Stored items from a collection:
------------
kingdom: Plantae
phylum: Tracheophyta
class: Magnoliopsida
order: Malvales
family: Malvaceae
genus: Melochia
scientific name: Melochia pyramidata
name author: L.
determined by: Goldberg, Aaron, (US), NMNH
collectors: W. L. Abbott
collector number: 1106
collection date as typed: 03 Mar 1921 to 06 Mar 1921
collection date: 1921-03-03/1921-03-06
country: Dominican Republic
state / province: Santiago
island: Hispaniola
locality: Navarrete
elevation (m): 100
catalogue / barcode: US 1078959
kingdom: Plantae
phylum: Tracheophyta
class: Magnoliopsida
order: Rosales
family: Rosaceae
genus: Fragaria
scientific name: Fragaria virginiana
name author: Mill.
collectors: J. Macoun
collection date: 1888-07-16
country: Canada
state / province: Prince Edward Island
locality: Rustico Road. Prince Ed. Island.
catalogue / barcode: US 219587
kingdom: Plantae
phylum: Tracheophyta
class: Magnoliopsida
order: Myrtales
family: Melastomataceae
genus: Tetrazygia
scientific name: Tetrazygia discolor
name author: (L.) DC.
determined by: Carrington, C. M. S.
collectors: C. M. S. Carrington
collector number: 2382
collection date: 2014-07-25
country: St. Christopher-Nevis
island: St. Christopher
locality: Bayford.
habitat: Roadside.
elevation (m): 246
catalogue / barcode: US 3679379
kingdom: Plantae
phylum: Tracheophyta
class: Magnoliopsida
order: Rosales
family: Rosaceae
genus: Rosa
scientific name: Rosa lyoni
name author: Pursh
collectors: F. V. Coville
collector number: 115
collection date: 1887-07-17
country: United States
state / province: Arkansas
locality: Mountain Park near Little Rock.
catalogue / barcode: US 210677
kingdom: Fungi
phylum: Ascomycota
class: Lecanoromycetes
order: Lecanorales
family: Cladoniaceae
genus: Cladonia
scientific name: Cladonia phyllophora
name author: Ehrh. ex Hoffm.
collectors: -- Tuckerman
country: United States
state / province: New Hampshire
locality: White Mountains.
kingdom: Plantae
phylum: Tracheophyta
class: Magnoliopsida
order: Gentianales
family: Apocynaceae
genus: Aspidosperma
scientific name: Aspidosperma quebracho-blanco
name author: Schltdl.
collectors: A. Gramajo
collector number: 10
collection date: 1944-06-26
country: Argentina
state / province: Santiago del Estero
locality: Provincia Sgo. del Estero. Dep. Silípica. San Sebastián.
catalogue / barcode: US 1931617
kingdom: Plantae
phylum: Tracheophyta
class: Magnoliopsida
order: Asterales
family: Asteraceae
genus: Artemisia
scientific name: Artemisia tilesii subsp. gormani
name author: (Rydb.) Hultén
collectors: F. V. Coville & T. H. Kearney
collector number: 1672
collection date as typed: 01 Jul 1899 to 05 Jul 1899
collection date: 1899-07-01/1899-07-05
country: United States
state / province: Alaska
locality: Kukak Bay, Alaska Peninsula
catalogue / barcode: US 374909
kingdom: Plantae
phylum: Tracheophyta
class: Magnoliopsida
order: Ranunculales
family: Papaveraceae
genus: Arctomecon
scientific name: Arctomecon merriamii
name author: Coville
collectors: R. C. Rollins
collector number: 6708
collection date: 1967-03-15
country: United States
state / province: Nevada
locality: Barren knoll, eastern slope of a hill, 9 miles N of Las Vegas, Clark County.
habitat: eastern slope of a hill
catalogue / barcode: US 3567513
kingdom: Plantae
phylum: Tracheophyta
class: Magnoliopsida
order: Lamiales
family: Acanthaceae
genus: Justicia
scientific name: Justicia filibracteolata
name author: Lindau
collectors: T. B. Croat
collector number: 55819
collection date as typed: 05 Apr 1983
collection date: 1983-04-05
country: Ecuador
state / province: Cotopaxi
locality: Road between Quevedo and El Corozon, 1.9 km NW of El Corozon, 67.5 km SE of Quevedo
------------
Could you copy out the stretch of rows from the line containing "collector number: 1106" through the line containing "name author: Mill.", word for word?

collector number: 1106
collection date as typed: 03 Mar 1921 to 06 Mar 1921
collection date: 1921-03-03/1921-03-06
country: Dominican Republic
state / province: Santiago
island: Hispaniola
locality: Navarrete
elevation (m): 100
catalogue / barcode: US 1078959
kingdom: Plantae
phylum: Tracheophyta
class: Magnoliopsida
order: Rosales
family: Rosaceae
genus: Fragaria
scientific name: Fragaria virginiana
name author: Mill.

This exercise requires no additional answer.